[Stored entries]
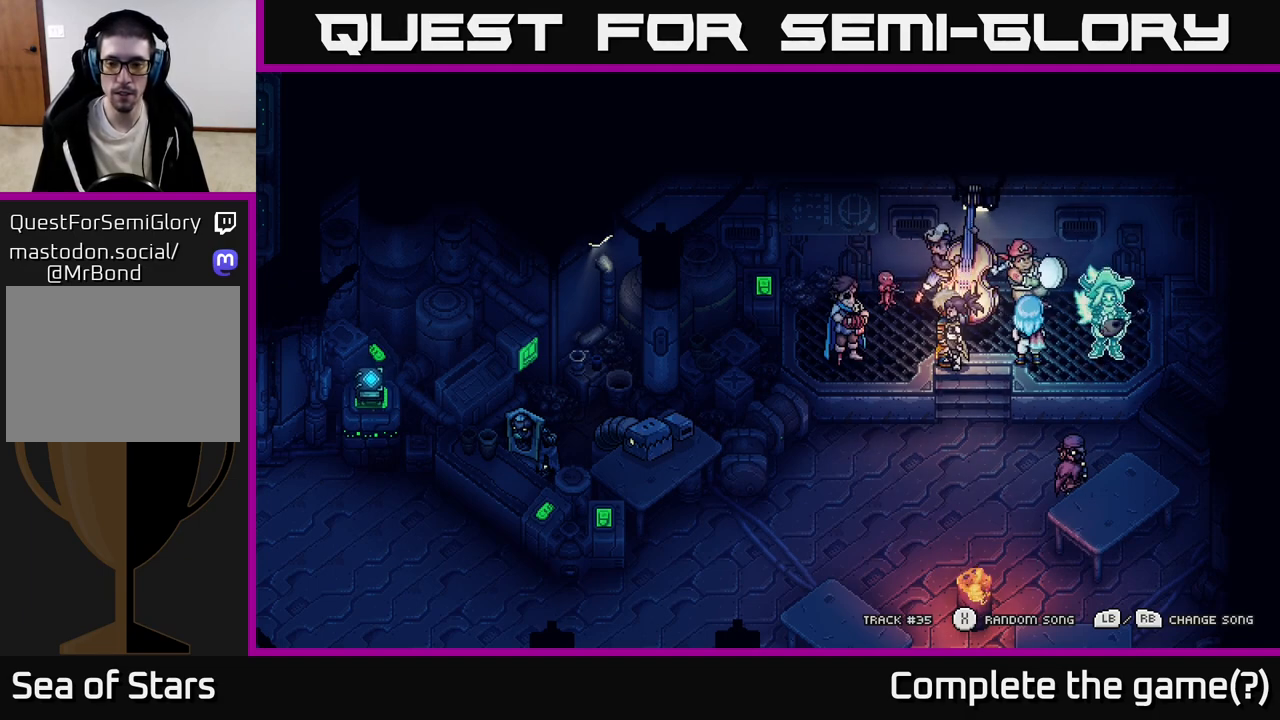
{"buttons": [], "left_stick": "right", "events": [[183, "left_stick", "left"], [333, "left_stick", "center"], [400, "left_stick", "right"]]}
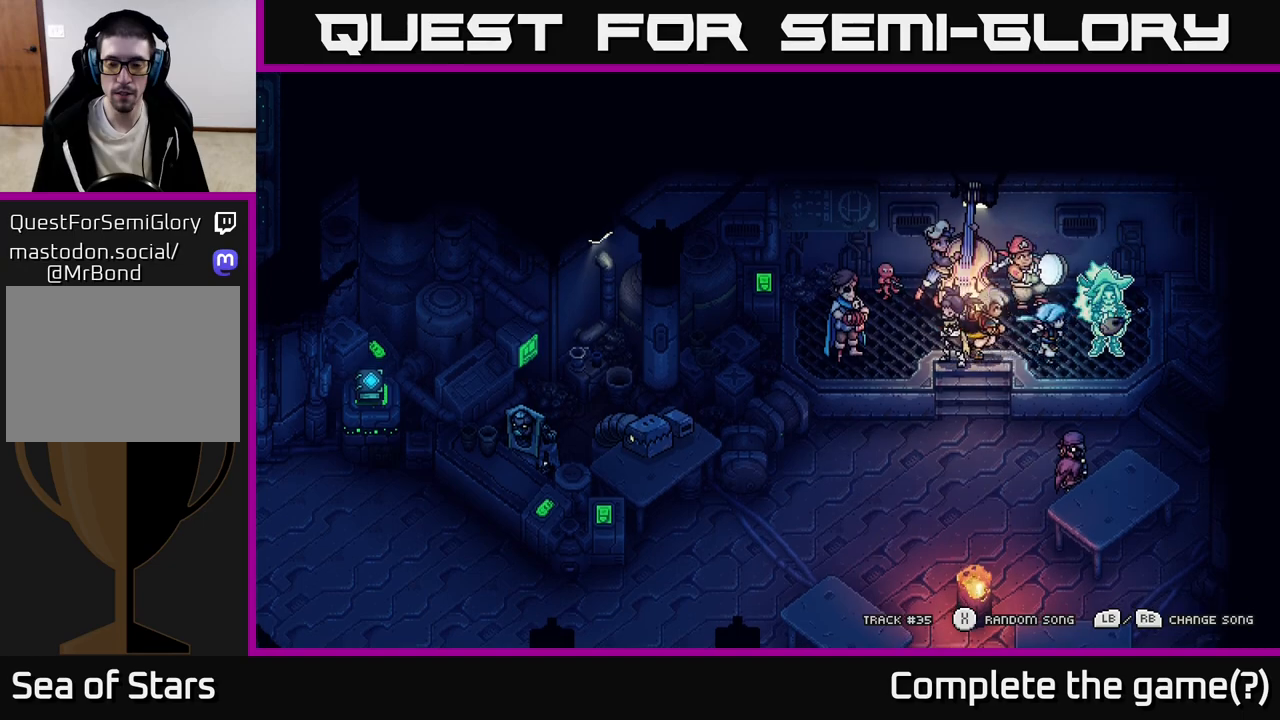
{"buttons": [], "left_stick": "center", "events": [[117, "left_stick", "center"]]}
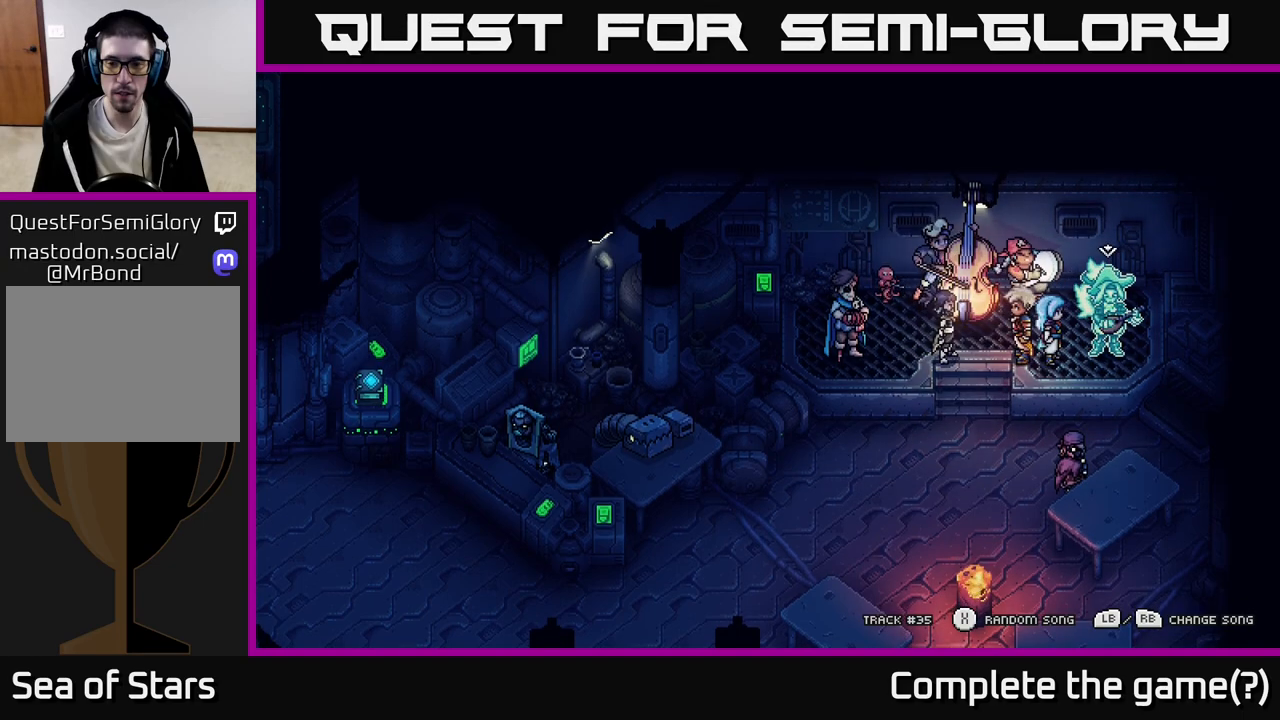
{"buttons": [], "left_stick": "center", "events": []}
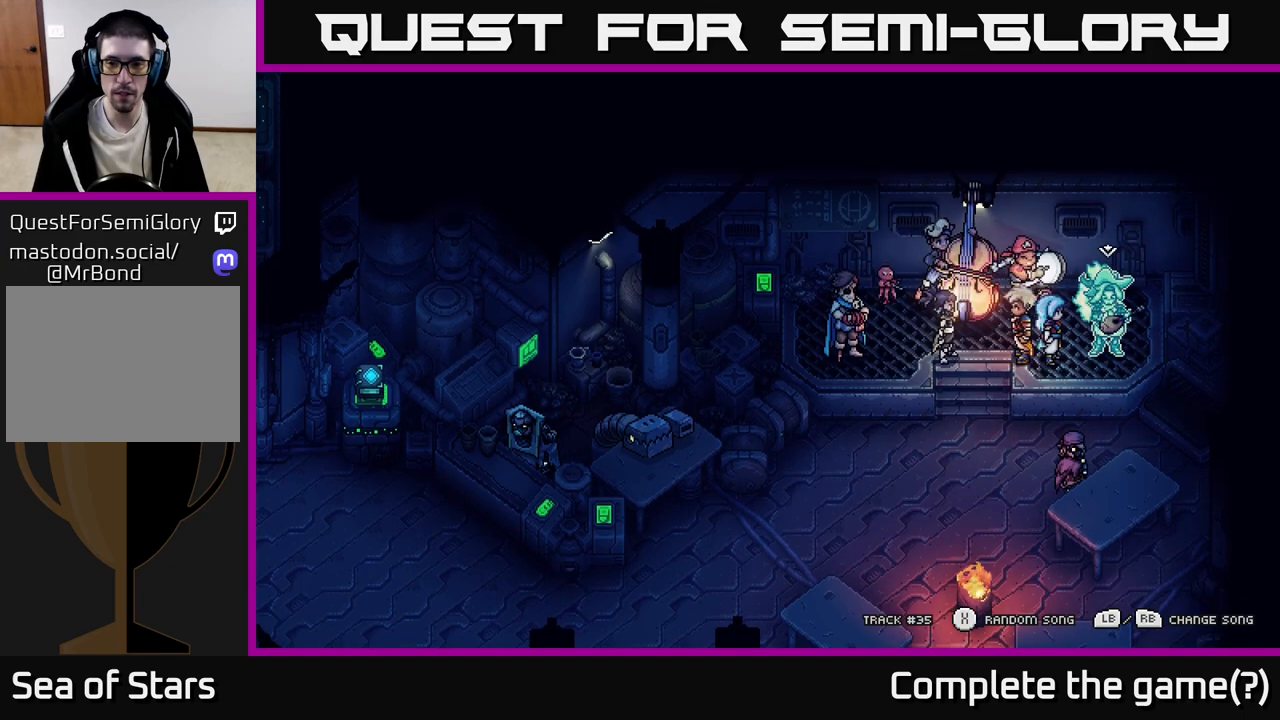
{"buttons": [], "left_stick": "center", "events": [[167, "left_stick", "left"], [483, "left_stick", "center"]]}
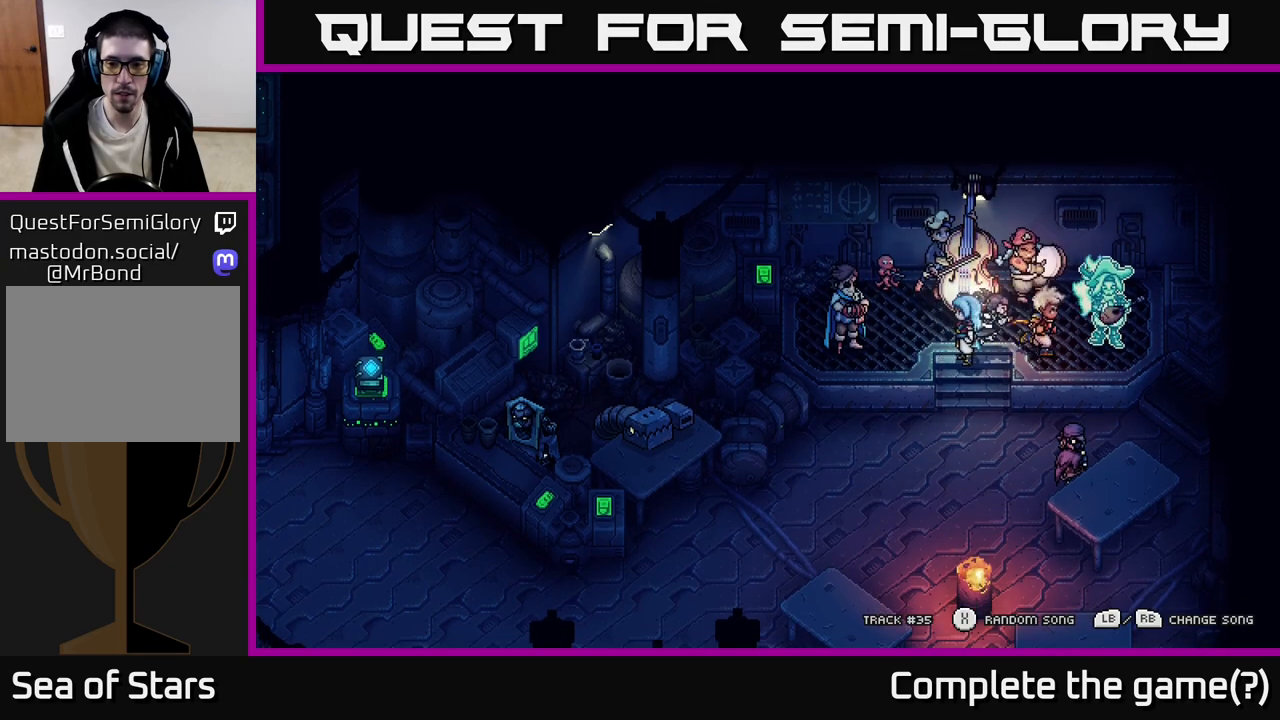
{"buttons": [], "left_stick": "center", "events": [[33, "left_stick", "right"], [317, "left_stick", "up"], [350, "R1", "down"], [400, "left_stick", "center"], [433, "R1", "up"]]}
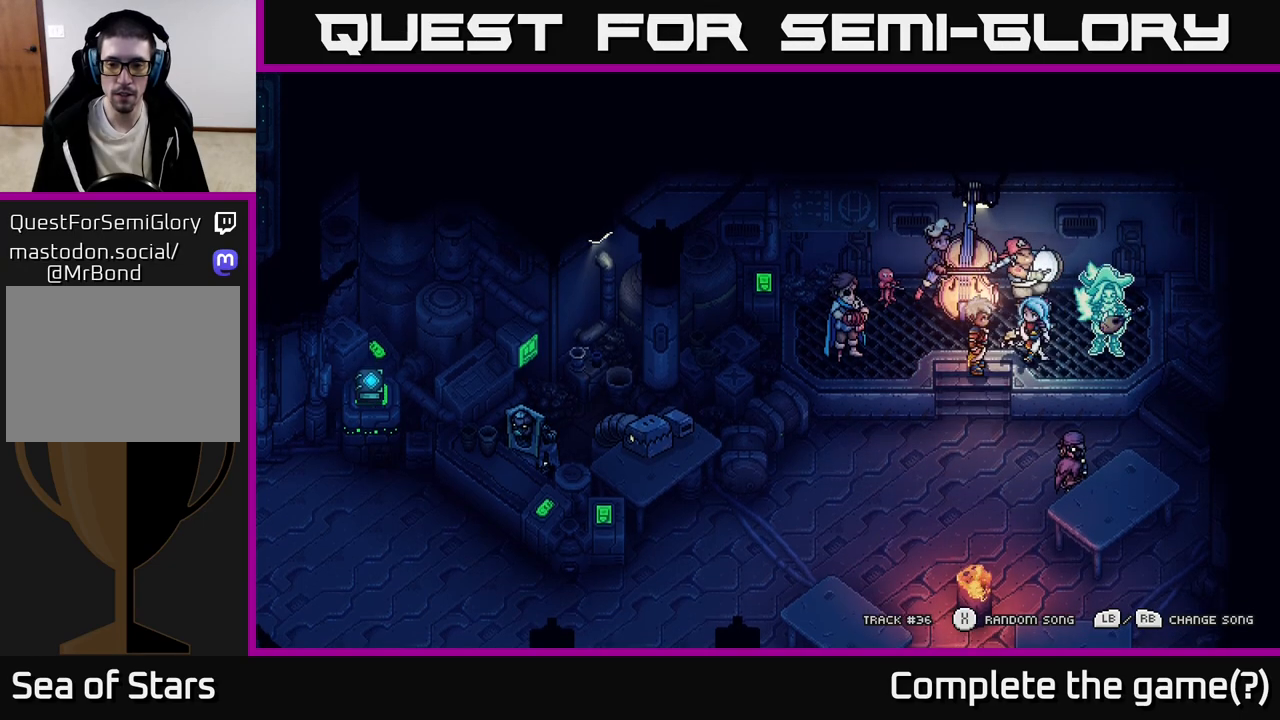
{"buttons": [], "left_stick": "left", "events": [[17, "left_stick", "down-left"], [317, "left_stick", "left"]]}
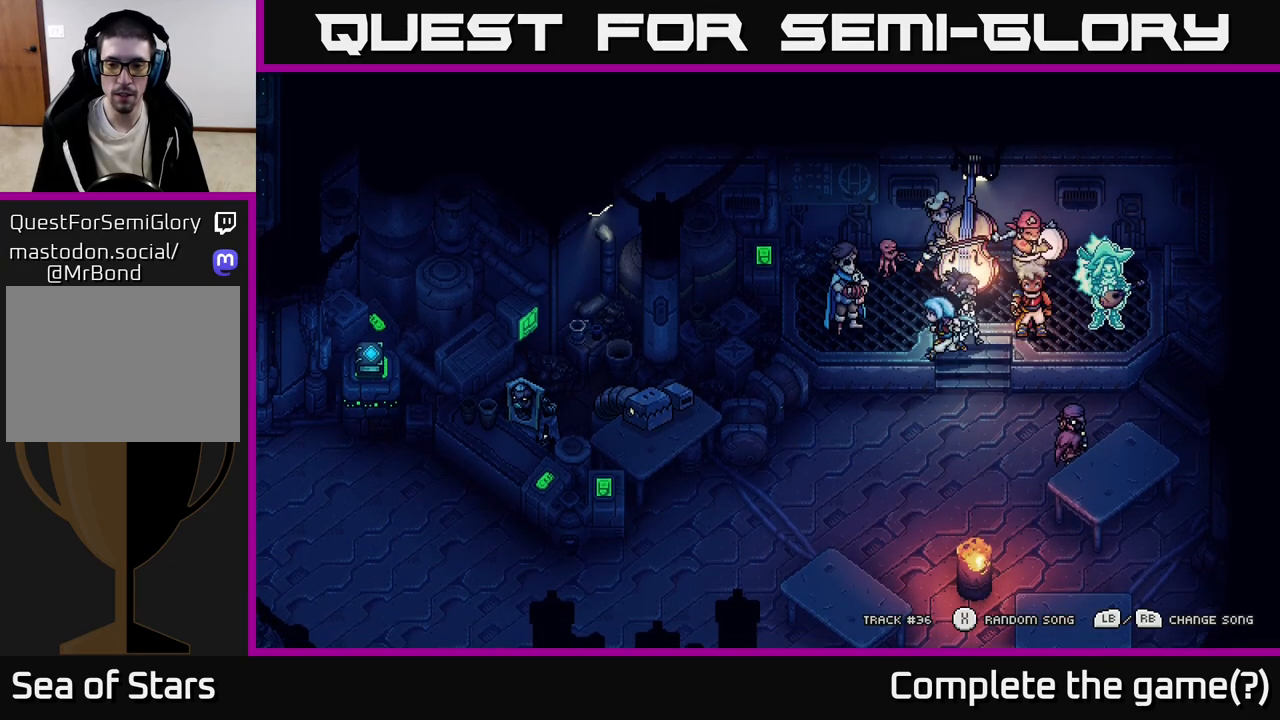
{"buttons": [], "left_stick": "left", "events": [[183, "left_stick", "up-right"], [433, "left_stick", "up-left"], [483, "left_stick", "left"]]}
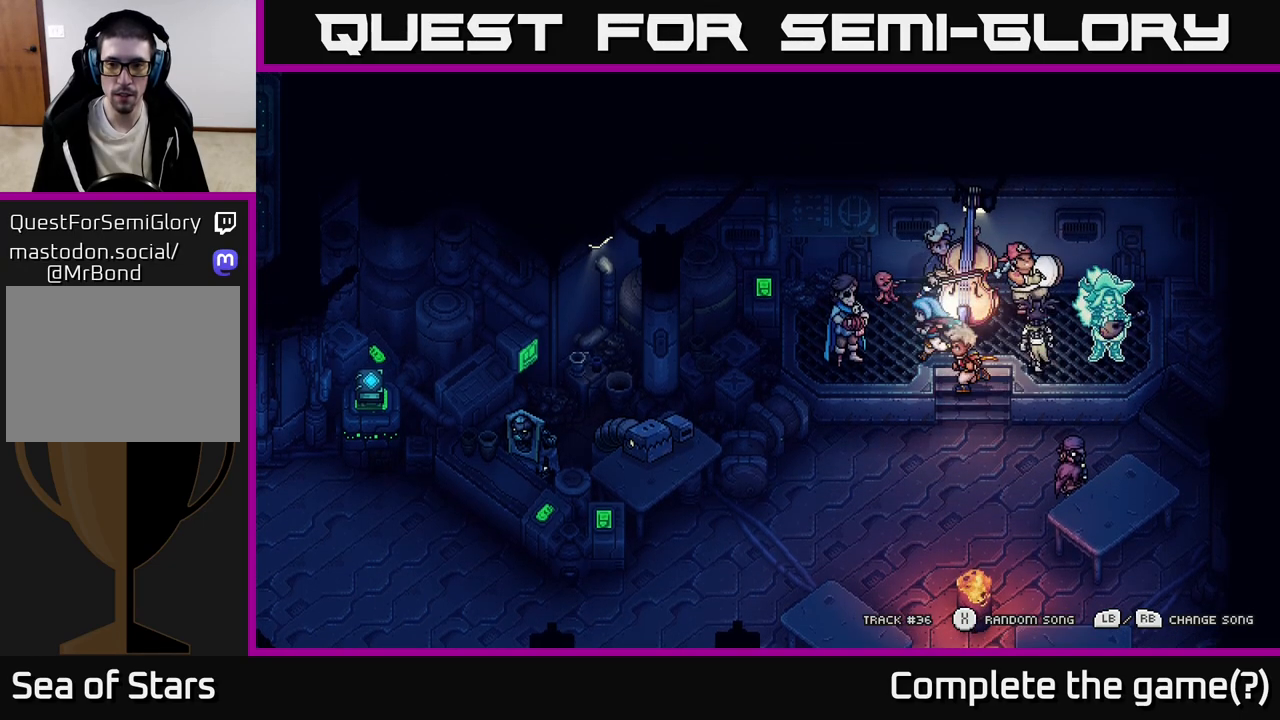
{"buttons": [], "left_stick": "right", "events": [[317, "left_stick", "up"], [367, "left_stick", "right"]]}
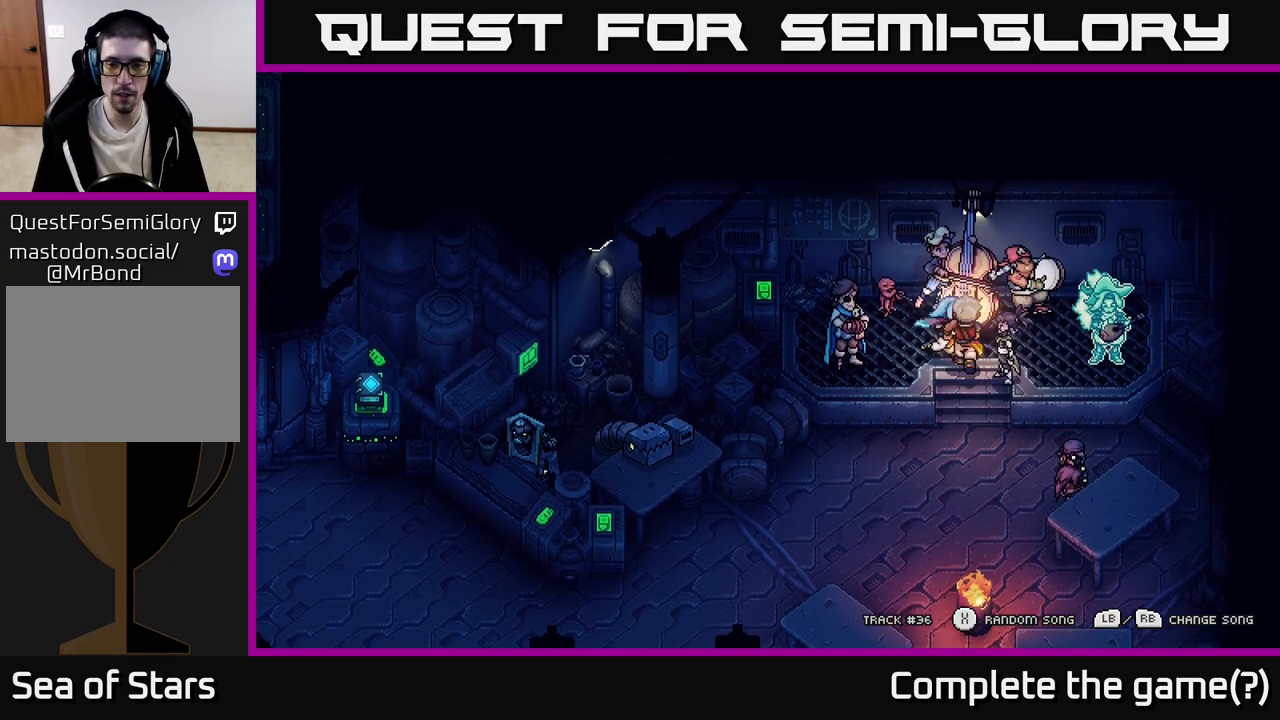
{"buttons": [], "left_stick": "center", "events": [[400, "left_stick", "center"]]}
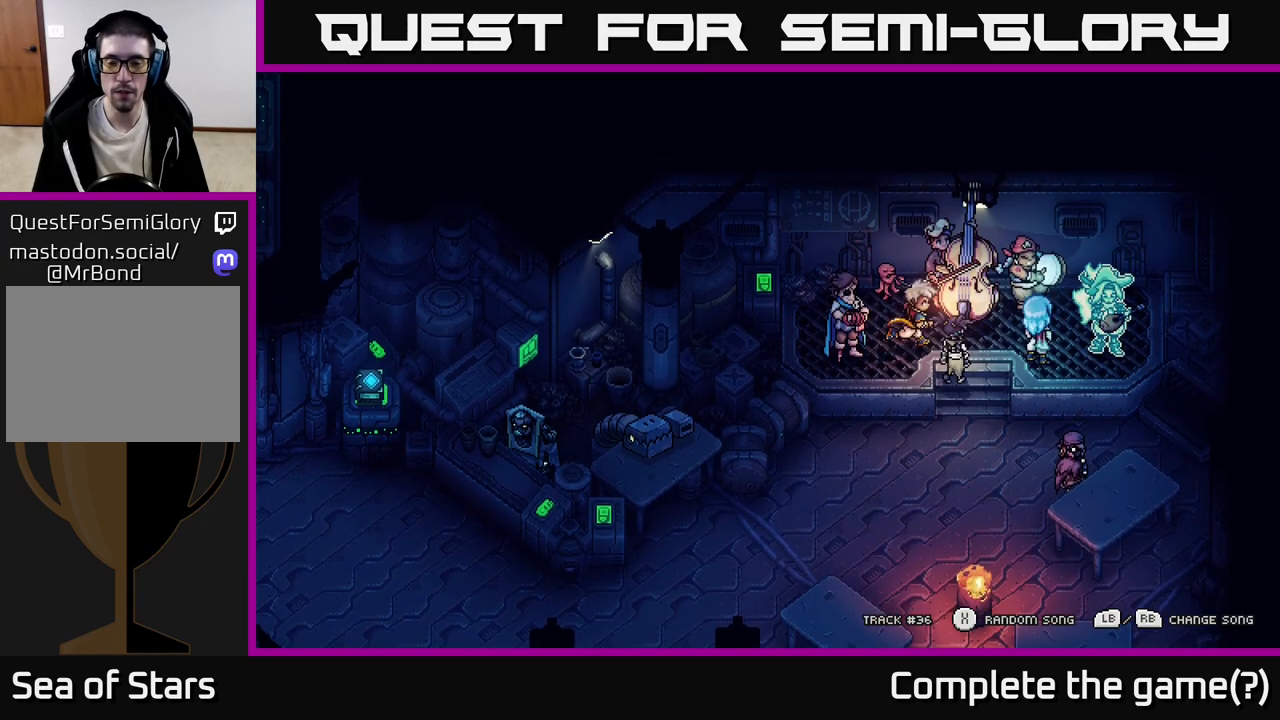
{"buttons": [], "left_stick": "left", "events": [[217, "left_stick", "up"], [367, "left_stick", "left"]]}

**Your goal**
Only the lines containing the word "down" should be returned from the data above.

**Result below**
{"buttons": [], "left_stick": "center", "events": [[33, "left_stick", "right"], [317, "left_stick", "up"], [350, "R1", "down"], [400, "left_stick", "center"], [433, "R1", "up"]]}
{"buttons": [], "left_stick": "left", "events": [[17, "left_stick", "down-left"], [317, "left_stick", "left"]]}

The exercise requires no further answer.